-- Your goal --
Find each line in the data below that contains the word "What", and copy those lines.

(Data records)

========

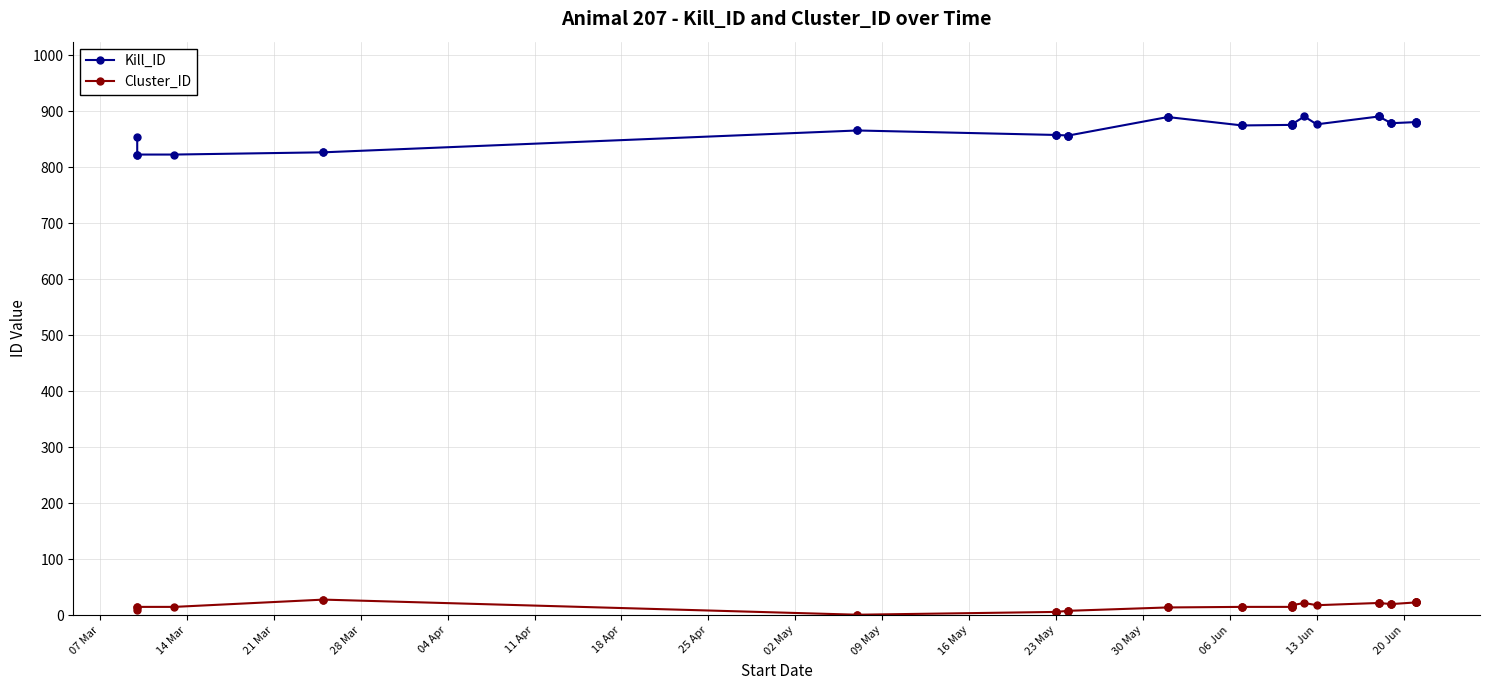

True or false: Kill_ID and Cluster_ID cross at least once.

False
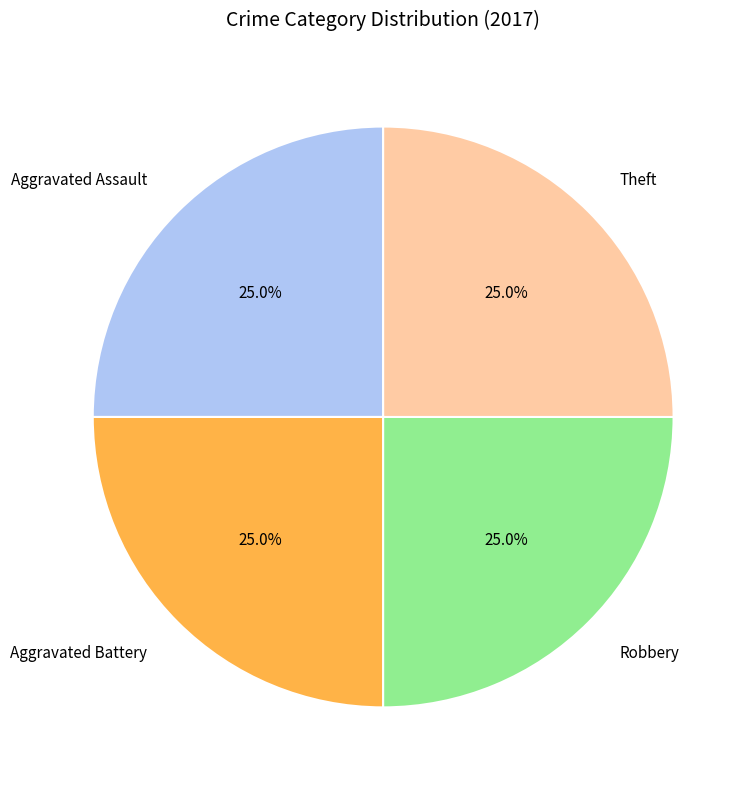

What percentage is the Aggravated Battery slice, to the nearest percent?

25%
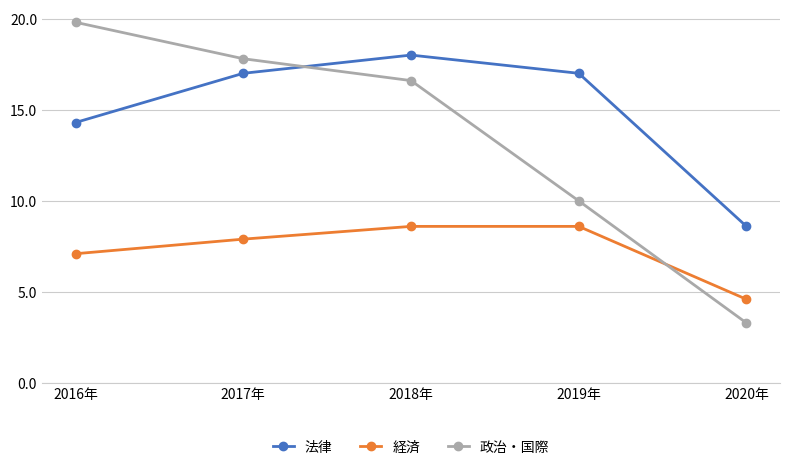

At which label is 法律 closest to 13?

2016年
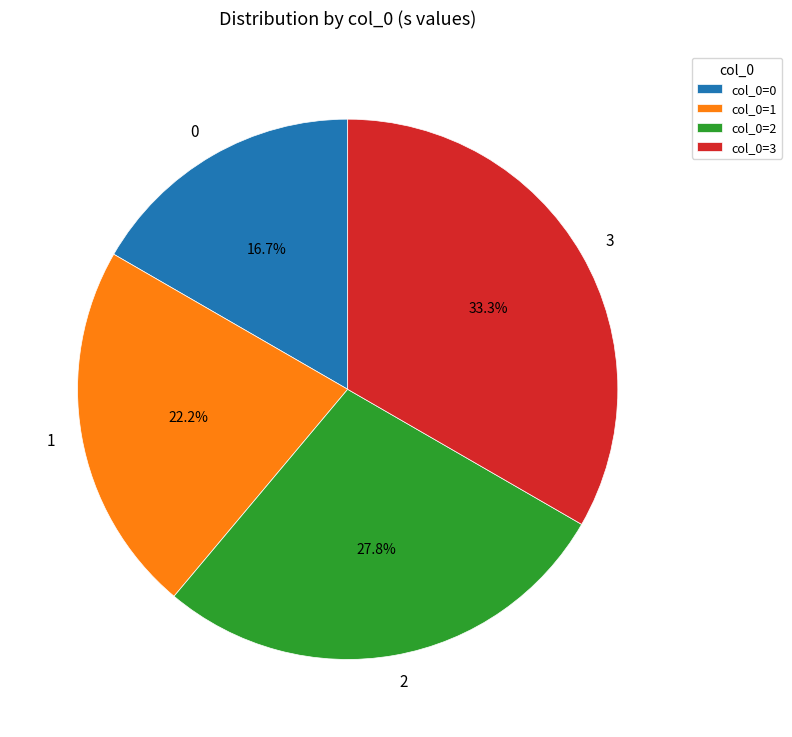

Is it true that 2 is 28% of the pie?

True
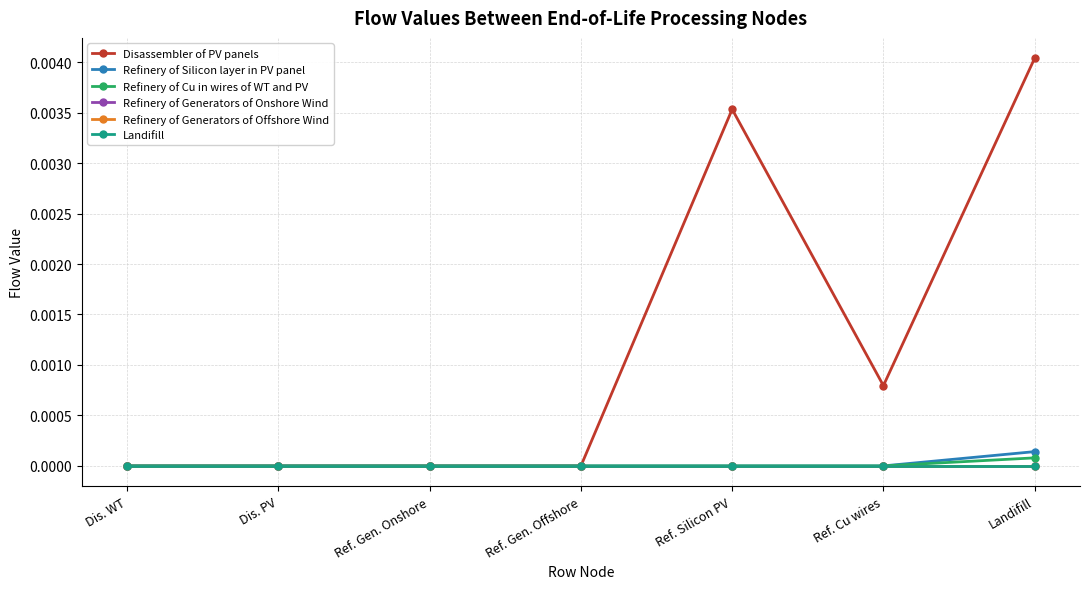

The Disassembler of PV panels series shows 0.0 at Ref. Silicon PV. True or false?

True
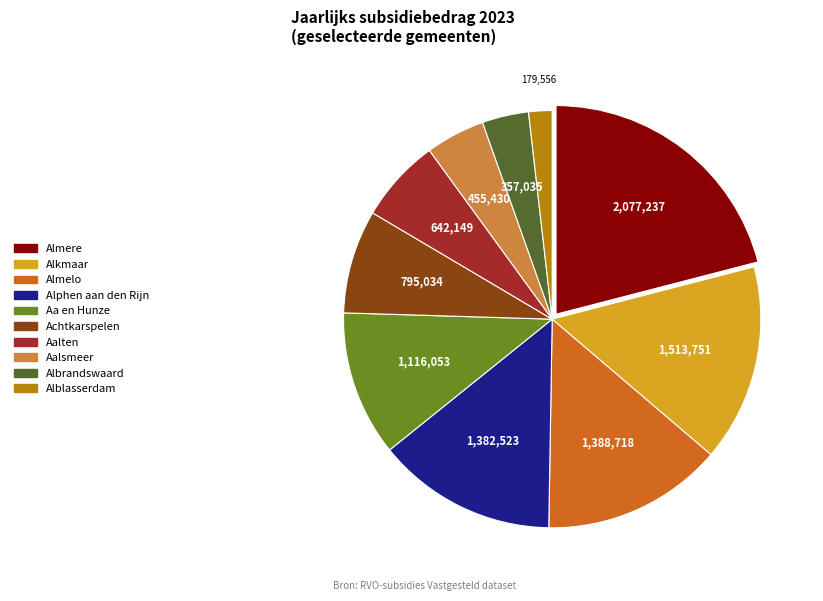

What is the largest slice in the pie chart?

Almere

========

-- Answer section --
What percentage is the Aggravated Battery slice, to the nearest percent?
What is the largest slice in the pie chart?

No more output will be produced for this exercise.